Given such an active environment, autonomous agents – organisms or institutions – constantly adapt, adjust and evolve or go extinct. They adapt by experimenting with mutations called preadaptations or exaptations. According to Kauffman, these come from the adjacent possible consisting “of all those molecular species that are not members of the actual, but are one reaction step away from the actual” (Kauffman 2000, 142). In the noösphere, it is those new ideas generated by 'research & development' in the natural & engineering sciences, new ideologies generated by the humanities & social sciences including the so-called management sciences and by the new aesthetics, forms and designs thrown up by the Arts.  Economic, epistemic and biological systems expand or explore the adjacent possible as quickly as possible subject to timely selection of the fit and unfit, e.g., going out of business. Such timely selection is called ‘early visibility’ and ‘fast failing’ in the innovation literature (The Economist Oct. 11, 2007).

 If selection takes too long, then fitness may decline or simply melt away. Arguably, this explains ‘de-industrialization’ of the Anglosphere. They maintained existing plant and equipment, e.g., in steel production, until fully depreciated through voluntary (and sometimes involuntary) quotas on imports from developing Asian producers who were investing in the best new technologies emerging from the adjacent possible. The fitness of the West, or rather the Anglosphere, fell, at least in terms of the traditional manufacturing-based economy.  In this sense Darwinian fitness is not simply bodily strength, intelligence, vigor or bravery vis-à-vis rivals. Rather, fitness is a compounded result of the mutual relationship between an organism and its environment including symbiotic as well as predator/prey relationships.

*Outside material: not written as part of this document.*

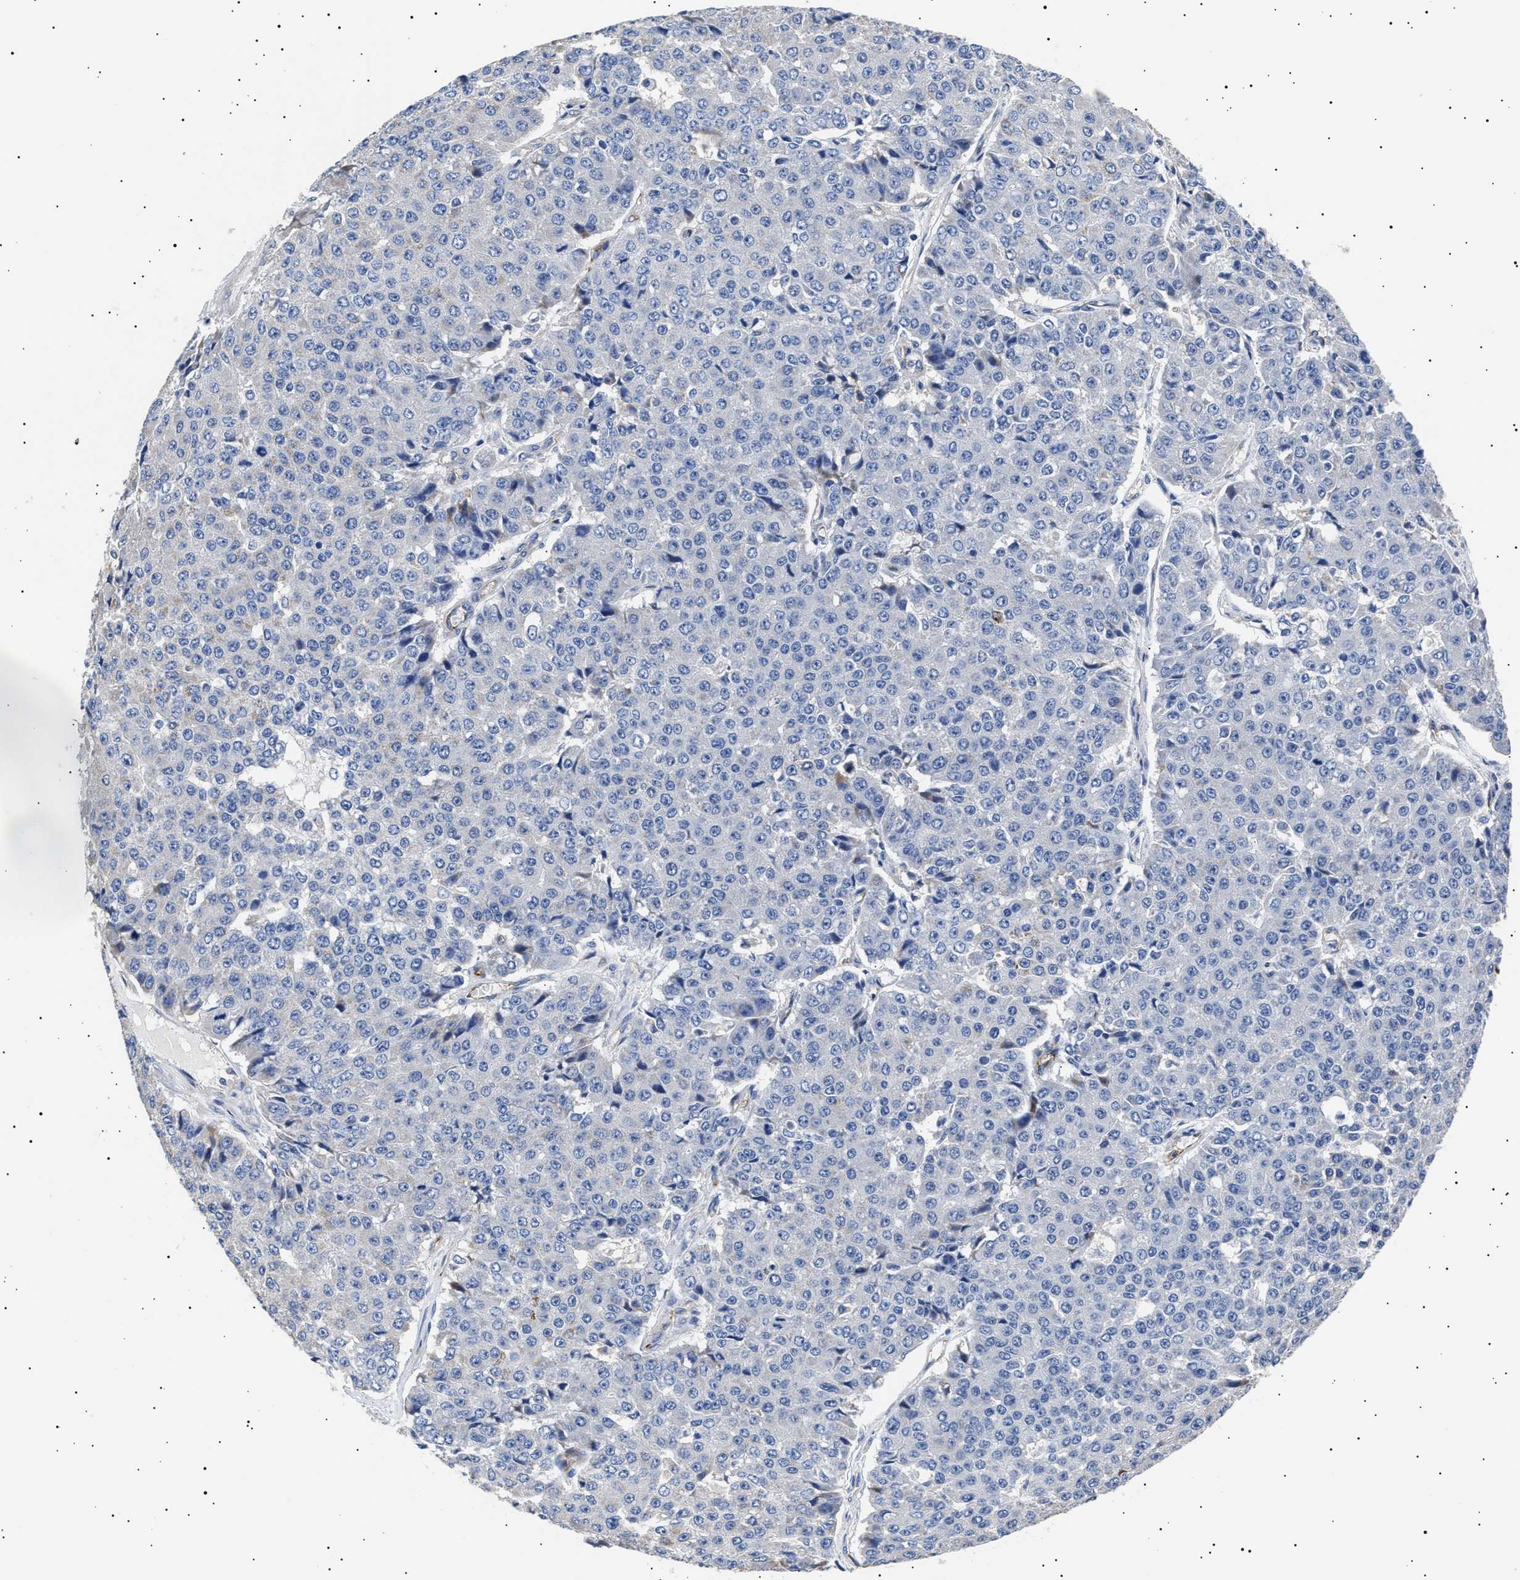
{"staining": {"intensity": "negative", "quantity": "none", "location": "none"}, "tissue": "pancreatic cancer", "cell_type": "Tumor cells", "image_type": "cancer", "snomed": [{"axis": "morphology", "description": "Adenocarcinoma, NOS"}, {"axis": "topography", "description": "Pancreas"}], "caption": "Tumor cells are negative for protein expression in human pancreatic cancer.", "gene": "HEMGN", "patient": {"sex": "male", "age": 50}}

And symbionts can significantly enhance fitness, i.e., the probability one will survive and leave descendants.  Arguably this is what the European Union and to a lesser extent what NAFTA represent: the symbiotic survival of the nation-state in a global knowledge-based economy.

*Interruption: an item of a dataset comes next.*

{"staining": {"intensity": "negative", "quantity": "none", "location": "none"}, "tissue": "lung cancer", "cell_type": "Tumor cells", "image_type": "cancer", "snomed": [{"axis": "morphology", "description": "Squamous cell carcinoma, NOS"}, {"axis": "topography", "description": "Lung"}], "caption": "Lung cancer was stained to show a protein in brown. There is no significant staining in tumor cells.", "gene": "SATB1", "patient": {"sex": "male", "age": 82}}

For a more detailed analysis, please see my assessment of the changing sands of sovereignty upon which the modern Nation-State rest  as well as my comparison between competitiveness and 'fitness' as a test:

 

2. Exports, Imports, Deficit & Surplus (MKM Ch. 12 all editions)

Exports are what we sell and imports are what we buy from other countries.  The balance of trade is the difference between our exports and imports.  If imports exceed exports there is a 'trade deficit' that must be financed by borrowing from abroad or selling off assets.  If exports exceed imports there is a 'trade surplus' and the difference can be used to lend to other countries or buy assets.  As will be seen trade in goods & services makes up the bulk of the 'current account' with other countries.  There is also a 'capital account'.  Together - capital and current - constitute the 'balance of payments'.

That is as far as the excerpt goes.